Faced with these challenging tasks, how can a leader lead? Clinicians might take on the role more easily if they were in charge or were the acknowledged experts. But few clinicians have access to such tools of authority as budget control or hiring-and-firing ability, and often medical expertise is only one of the elements required to meet patients’ needs and achieve shared goals. Typically, other team members have greater expertise in their fields — including such disciplines as operations management — than the leader.

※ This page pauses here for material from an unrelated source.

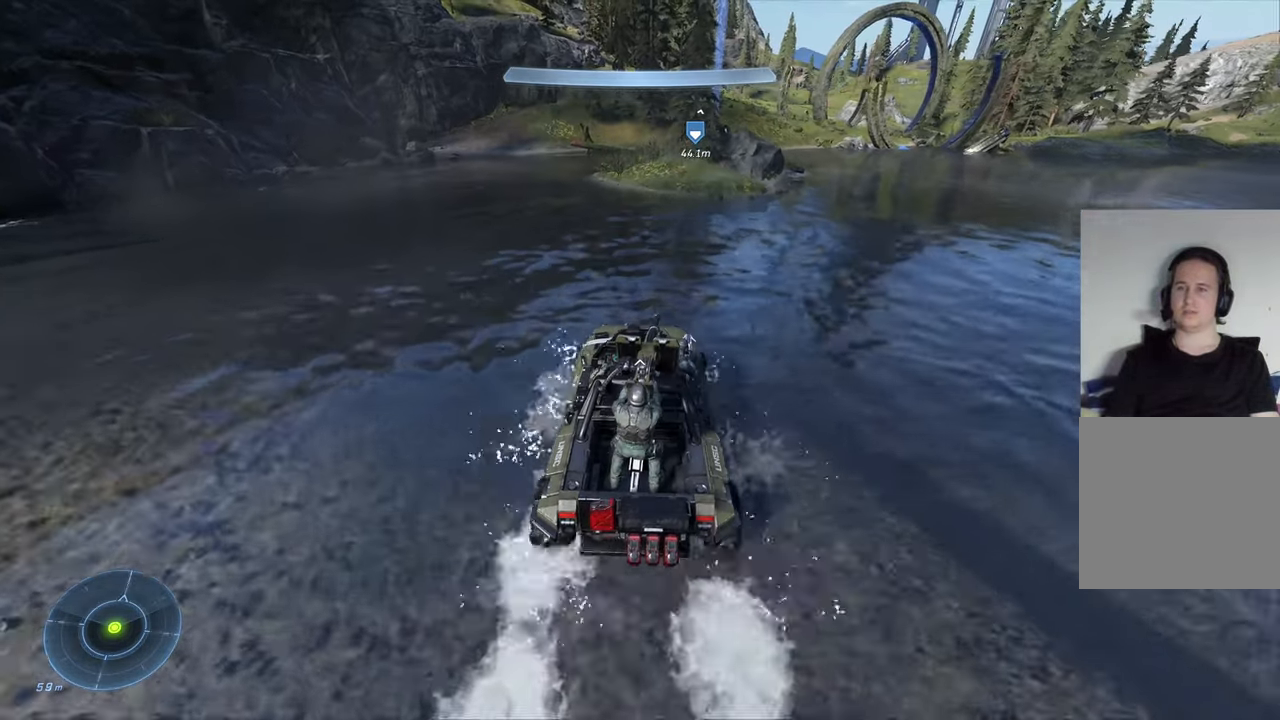
{"buttons": [], "left_stick": "up", "right_stick": "center", "events": [[150, "right_stick", "down"], [300, "right_stick", "down-left"], [417, "right_stick", "center"]]}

Clinical leadership of expert peers involves inviting the team to define its purpose and design the most effective way of achieving it. Leaders create an appropriate environment, guide the conversation, and occasionally choose among competing options. Clinical leaders are simultaneously part of the team and apart from it.
Without formal authority, the only tool that clinical leaders have is their behavior: what they say, how they say it, and how they model good practice. The choice of language2 — expressing the team’s purpose in terms of creating value, curing disease, preventing harm, and caring for patients — and even tone of voice are essential leadership tools. Above all, leading peers in the four key tasks requires asking questions: “What are we trying to achieve?” “What is the best way to achieve it?” “Are we getting the desired results?” “What can we do to get even better results?” And “are our systems keeping patients safe?”
This model of clinical leadership runs counter to much current practice. A focus on promoting collective action, ceding control to the team, and showing the way by asking others how to get there are contrary to mainstream medical training and culture and the current tort environment. In many places, accepting a clinical leadership role brings a loss of status and income as well as disdain from peers. Although leadership is making its way into clinical training, the workforce of the near future is already practicing. How can senior leaders enable and encourage front-line leadership among today’s clinicians?
Surveys suggest that clinicians want a greater leadership role but feel unprepared3 or disempowered.4 Institutional leaders can encourage and support unit-level and front-line clinical leadership by framing the organizational purpose as value creation, giving local leaders the authority to make microsystem changes, tolerating the failure of some new delivery ideas, and creating professional pathways for clinicians who want to make leadership a career option. But data remain the single most important motivator and tool for a clinical leader. High-quality, comparative, unit-level and individual-level clinical and financial data5 can both create the need for clinician leadership and be the starting point for the four tasks. Other critical resources include protected time, training and mentorship (provided by many academic centers either in house or through collaboration with professional societies and business schools), and clear organizational expectations of clinician performance.
CEOs may resist investing in developing clinical leadership and decentralizing control or may believe the process will be too slow to address current pressures. But the need is evident, the tasks are clear, and the skills are at hand — data orientation, the relentless pursuit of excellence, and a habit of inquiry are all second nature to clinicians. Ultimately, investment in such leaders will be essential to achieving the goals of health care reform.